> _Work instruction_: Return the listing below exactly, with the pictures dropped.

>>>>

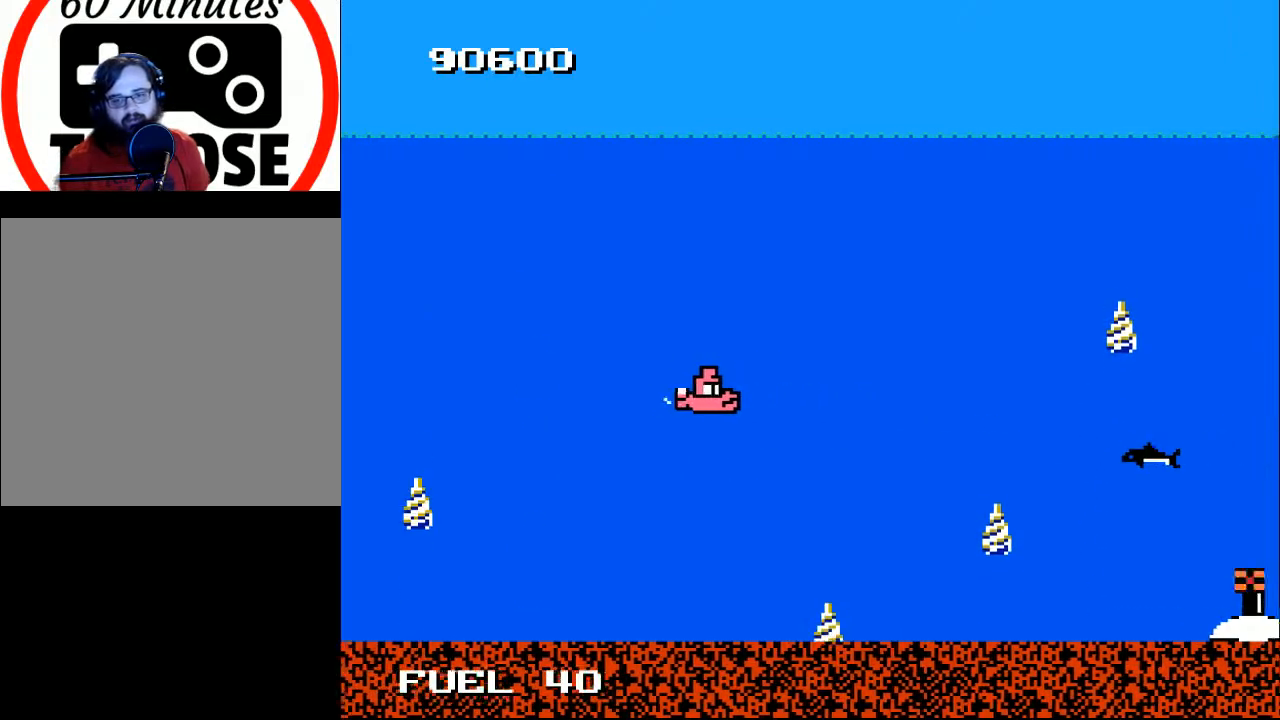
{"buttons": ["A", "DPAD_LEFT"], "right_stick": "center", "events": [[100, "DPAD_LEFT", "up"], [267, "A", "down"], [367, "A", "up"], [367, "DPAD_DOWN", "down"], [433, "DPAD_LEFT", "down"], [467, "A", "down"], [467, "DPAD_DOWN", "up"]]}
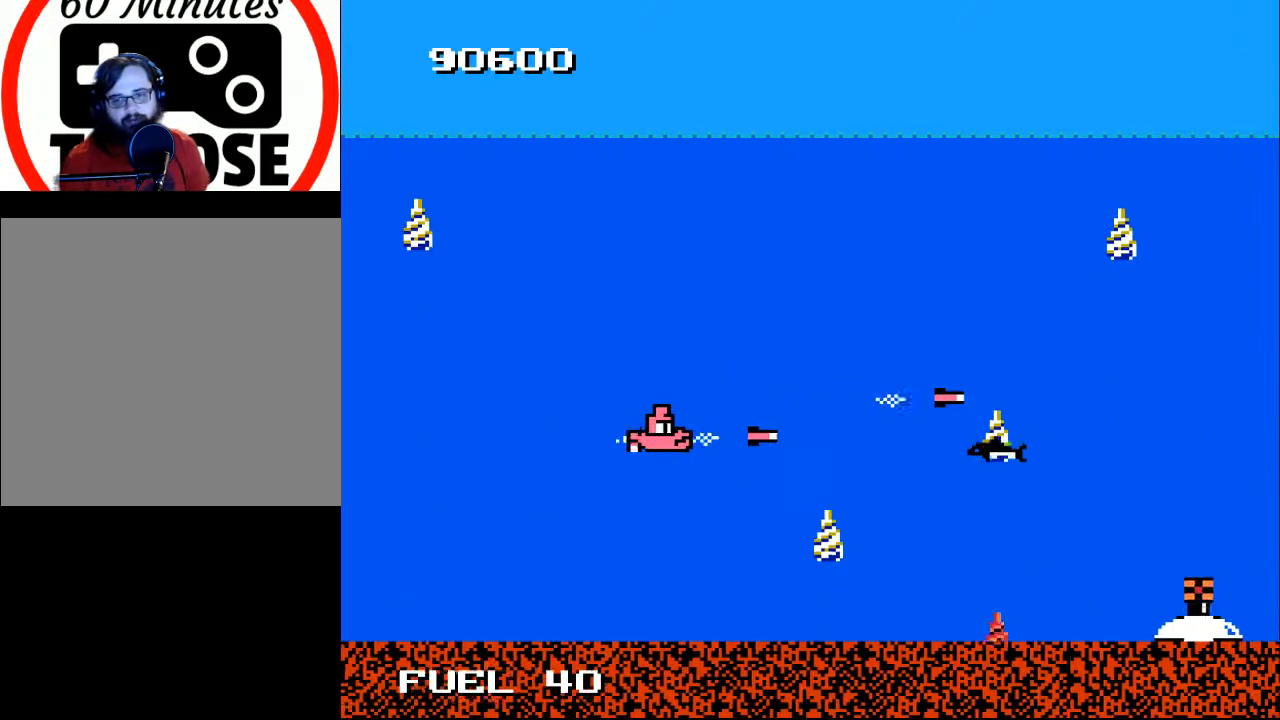
{"buttons": ["DPAD_LEFT"], "right_stick": "center", "events": [[33, "A", "up"], [67, "DPAD_LEFT", "up"], [133, "A", "down"], [233, "A", "up"], [333, "A", "down"], [400, "A", "up"], [433, "DPAD_LEFT", "down"]]}
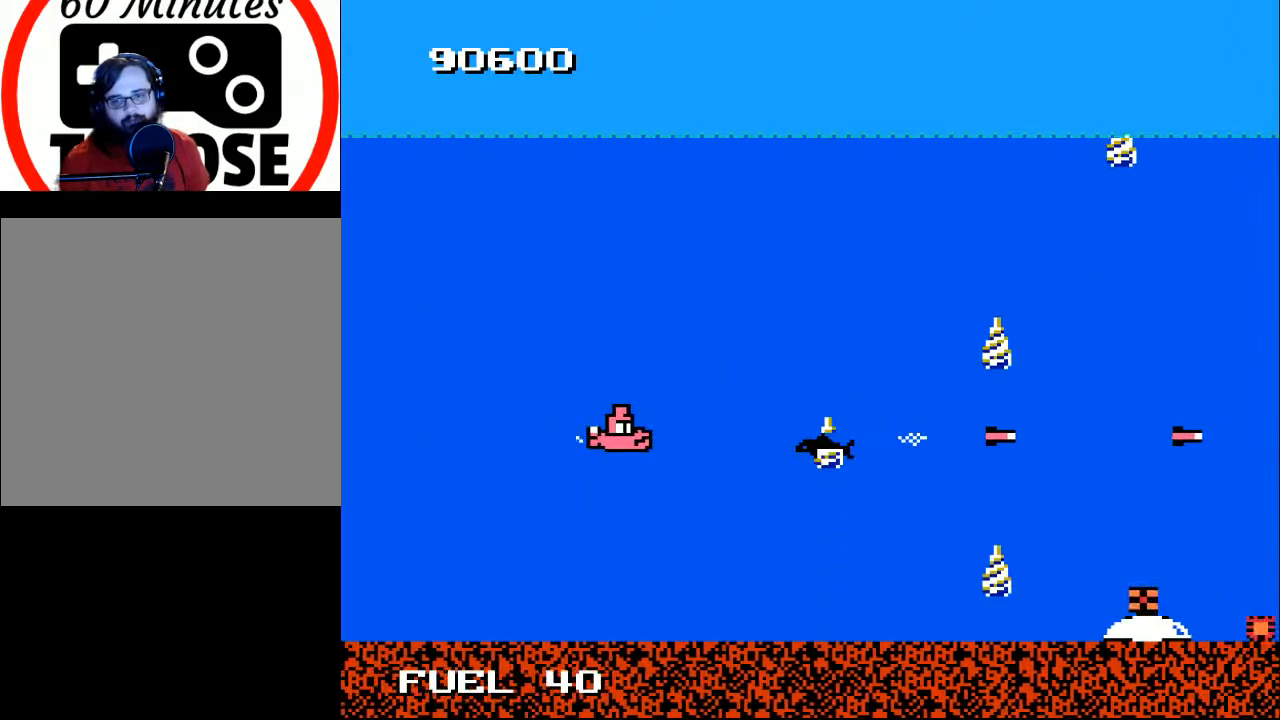
{"buttons": ["DPAD_LEFT"], "right_stick": "center", "events": [[33, "A", "down"], [67, "DPAD_LEFT", "up"], [133, "A", "up"], [200, "A", "down"], [267, "DPAD_LEFT", "down"], [300, "A", "up"], [333, "DPAD_DOWN", "down"], [400, "A", "down"], [467, "DPAD_DOWN", "up"], [500, "A", "up"]]}
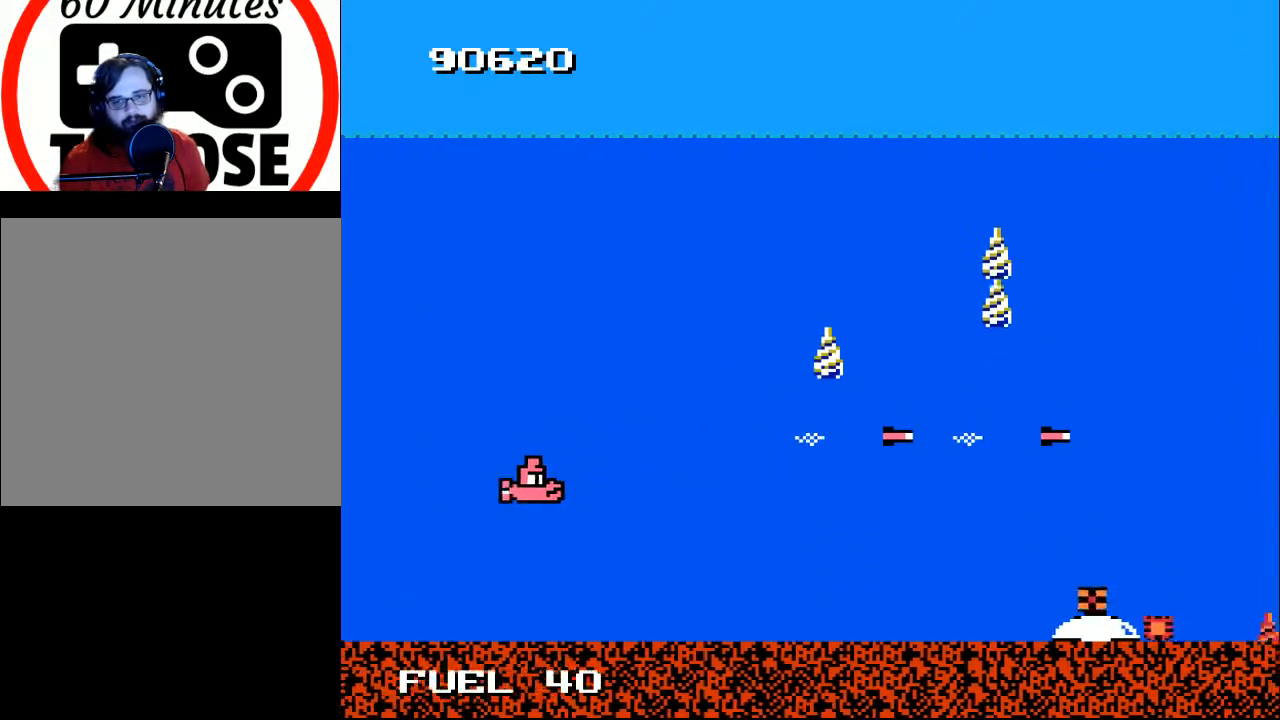
{"buttons": ["DPAD_RIGHT"], "right_stick": "center", "events": [[67, "A", "down"], [67, "DPAD_LEFT", "up"], [133, "DPAD_RIGHT", "down"], [200, "A", "up"], [267, "A", "down"], [400, "A", "up"]]}
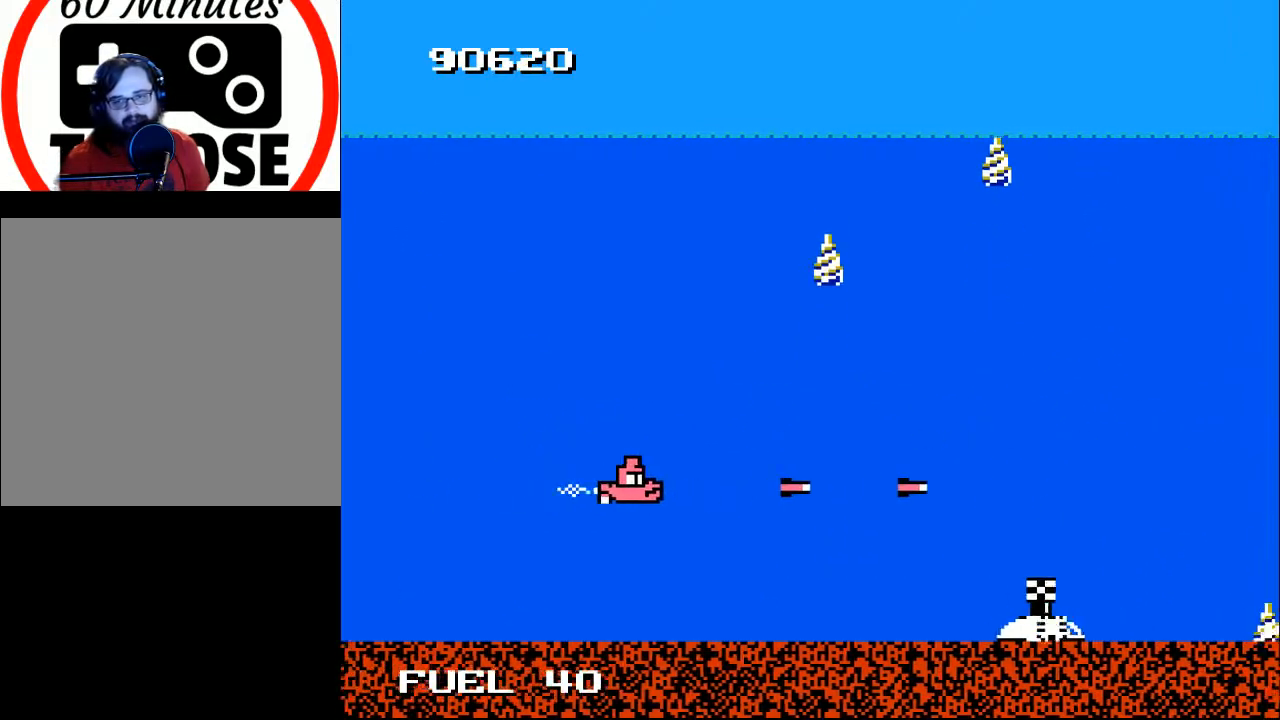
{"buttons": ["DPAD_RIGHT"], "right_stick": "center", "events": [[100, "DPAD_DOWN", "down"], [167, "DPAD_DOWN", "up"]]}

<<<<

> _Reply to the task_:
{"buttons": ["A", "DPAD_LEFT"], "right_stick": "center", "events": [[100, "DPAD_LEFT", "up"], [267, "A", "down"], [367, "A", "up"], [367, "DPAD_DOWN", "down"], [433, "DPAD_LEFT", "down"], [467, "A", "down"], [467, "DPAD_DOWN", "up"]]}
{"buttons": ["DPAD_LEFT"], "right_stick": "center", "events": [[33, "A", "up"], [67, "DPAD_LEFT", "up"], [133, "A", "down"], [233, "A", "up"], [333, "A", "down"], [400, "A", "up"], [433, "DPAD_LEFT", "down"]]}
{"buttons": ["DPAD_LEFT"], "right_stick": "center", "events": [[33, "A", "down"], [67, "DPAD_LEFT", "up"], [133, "A", "up"], [200, "A", "down"], [267, "DPAD_LEFT", "down"], [300, "A", "up"], [333, "DPAD_DOWN", "down"], [400, "A", "down"], [467, "DPAD_DOWN", "up"], [500, "A", "up"]]}
{"buttons": ["DPAD_RIGHT"], "right_stick": "center", "events": [[67, "A", "down"], [67, "DPAD_LEFT", "up"], [133, "DPAD_RIGHT", "down"], [200, "A", "up"], [267, "A", "down"], [400, "A", "up"]]}
{"buttons": ["DPAD_RIGHT"], "right_stick": "center", "events": [[100, "DPAD_DOWN", "down"], [167, "DPAD_DOWN", "up"]]}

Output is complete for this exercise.